Krill oil has hit the Omega-3 supplement market as an alternative to fish oil, touting claims of better absorption. But is it really true? A recent re-examination of the evidence challenges these assumptions.

Salem & Kuratko re-analyzed several reports comparing bioavailability of DHA & EPA from krill oil to that of fish oil (full disclosure: the authors are DSM scientists). Looking at the studies together as a whole, they discovered some interesting points about the available data. Considering that we’re talking about bioavailability of DHA & EPA, a surprising finding was that…


1) No currently published studies have compared equal doses of DHA & EPA in krill oil and fish oil.

Something many don’t realize is that the available concentration of DHA & EPA – the omega-3 fatty acids found in both oils which benefit your health – differs between both krill and fish oil. Generally speaking, krill oil provides less DHA & EPA by volume as compared to fish oil. So when investigators compare equal doses of krill oil to fish oil, it’s not a true “apples-to-apples” comparison since the concentrations of DHA & EPA can differ. Which brings us to our second point…


2)  The “krill is more bioavailable” argument is questionable.

The argument of many of the studies comparing krill to fish oil is that if providing a lower dose of EPA & DHA in krill oil relative to fish oil results in a statistically equivalent (that is, not statistically significantly different) rise in the blood concentration of EPA and DHA, then krill oil must be more bioavailable. Makes sense, right? Well, there’s a little bit of sleight of hand going on here. In order for this to be true, then the difference in the amount of DHA & EPA found in the krill oil compared to fish oil would have to be big enough to produce a significant effect rather quickly (which of course, it’s not). In essence these studies are done backwards – they provided different amounts of DHA & EPA from the start of the study and found them to be the same at the end, rather than providing the same amount of DHA & EPA from the start and finding a difference at the end. See? Sleight of hand.

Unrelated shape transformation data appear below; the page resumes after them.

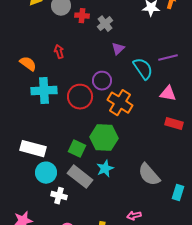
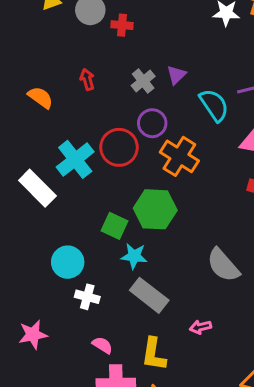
gray cross: (105, 24) -> (143, 81), moved
cyan cross: (44, 91) -> (75, 159), moved, turned -35
white rectangle: (33, 149) -> (37, 188), moved, turned 30
cyan star: (105, 169) -> (134, 256), moved, turned 30
gray rectangle: (80, 177) -> (149, 295), moved

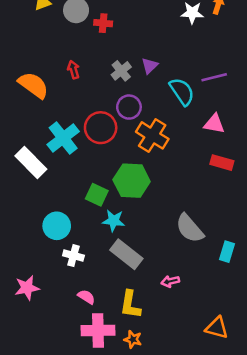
orange semicircle: (40, 98) -> (33, 85), size x1.4

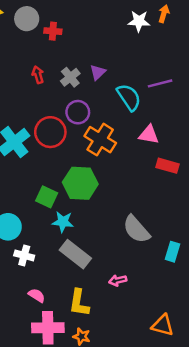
red arrow: (73, 70) -> (38, 75), moved
pink triangle: (214, 124) -> (149, 135), moved

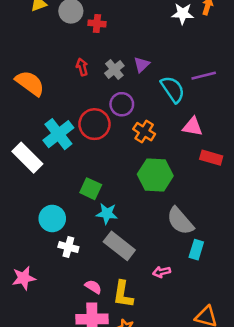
orange cross: (100, 140) -> (144, 132), size x0.7
green hexagon: (80, 183) -> (155, 175), moved
cyan rectangle: (173, 252) -> (196, 250), moved
pink semicircle: (37, 295) -> (93, 287), moved

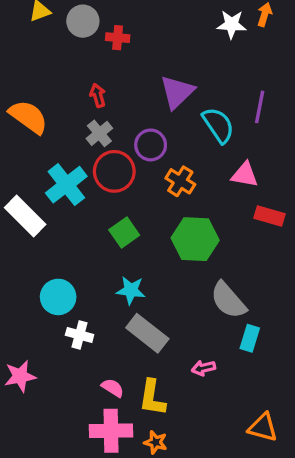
purple triangle: (142, 65) -> (177, 92), size x1.6
gray cross: (114, 69) -> (99, 133), moved
purple line: (204, 76) -> (260, 107), turned -65
green square: (91, 189) -> (124, 233), moved, turned 30

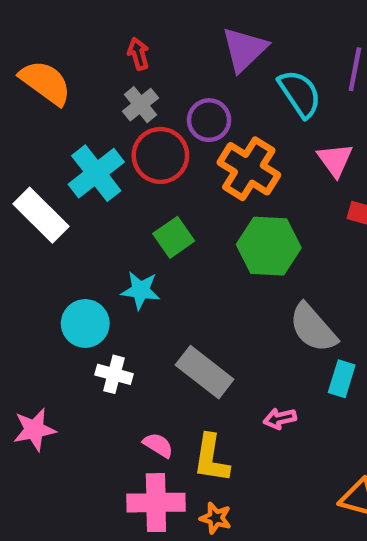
pink triangle: (245, 175) -> (335, 160), turned 44
orange cross: (180, 181) -> (249, 169), size x1.5
cyan star: (131, 290) -> (141, 290), moved

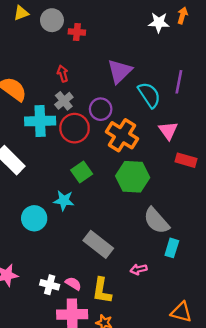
cyan cross: (96, 173) -> (40, 121), moved, turned 36
white cross: (114, 374) -> (50, 285), moved

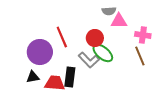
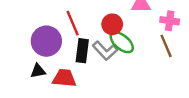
black rectangle: (70, 77) -> (82, 51), moved

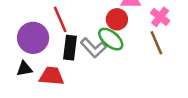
pink cross: (170, 21) -> (160, 17), turned 30
red circle: (112, 24) -> (117, 19), moved

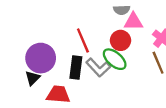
red line: (60, 19) -> (83, 40), moved
black triangle: (24, 69) -> (32, 78), moved, turned -35

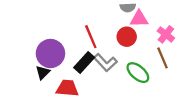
green ellipse: (115, 59) -> (138, 73), moved
black rectangle: (76, 67) -> (84, 62), turned 35

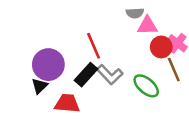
red circle: (127, 37) -> (161, 47), moved

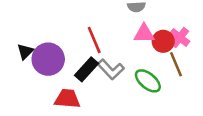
pink triangle: (147, 26) -> (144, 34), moved
black triangle: (40, 86) -> (25, 51), moved

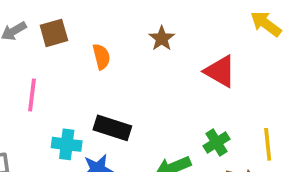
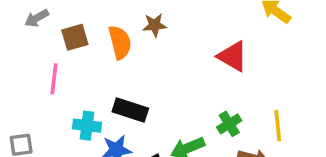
brown square: (54, 33) -> (75, 37), moved
brown star: (162, 38) -> (155, 25), moved, turned 30
orange semicircle: (101, 57) -> (120, 42), size x1.4

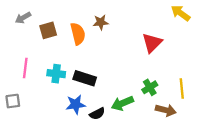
red triangle: (233, 56) -> (152, 43), turned 45
pink line: (54, 79) -> (25, 68), moved
cyan cross: (87, 126) -> (56, 74), moved

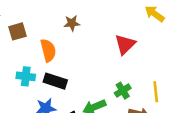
orange semicircle: (78, 34) -> (48, 50), moved

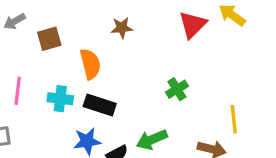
red triangle: (125, 44) -> (193, 25), moved
green cross: (123, 91) -> (177, 89), moved

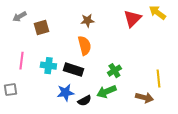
orange semicircle: (90, 64) -> (84, 46), moved
green cross: (177, 89) -> (114, 71), moved

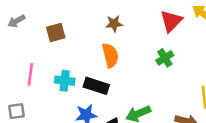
gray arrow: (19, 17) -> (16, 21), moved
green cross: (114, 71) -> (165, 58), moved

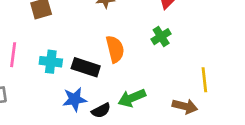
orange semicircle: (110, 55) -> (115, 49), moved

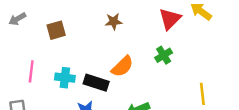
orange semicircle: (115, 49) -> (122, 66), turned 60

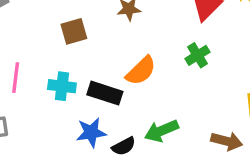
brown square: (56, 30) -> (74, 31), moved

Speaking of sleight of hand, what’s the supposed magic secret behind krill oil anyway? Krill proponents argue that because the omega-3’s found in krill oil are in phospholipid form (as opposed to triglyceride form which is found in fish oil), that allows the body to use the DHA & EPA found within more efficiently. Which brings us to our final point…


3)  DHA & EPA in krill oil isn’t all phospholipid bound.

The concentration of DHA & EPA that is bound to phospholipids in commercial krill oil products varies wildly. A recent study found that anywhere from as little as 19% to up to 81% of DHA & EPA in commercial krill oil is phospholipid bound. A large part of the remainder comes from triglycerides, just like fish oil.

So in the end, are the DHA & EPA in krill oil better absorbed than those from fish oil? Right now, it’s safe to say from the available evidence that it’s doubtful. Maybe when scientists do a true “apples-to-apples” (er, “fish-to-fish”?) comparison of bioavailability from both forms, we can finally put this issue to rest.


Main Citation:

Salem N, Kuratko CN. A reexamination of krill oil bioavailability studies. Lipids Health Dis 2014 (epub ahead of print).


Supporting Citation:

Araujo P, et al. Determination and structural elucidation of triacylglycerols in krill oil by chromatographic techniques. Lipids 2014; 49(2): 163-172.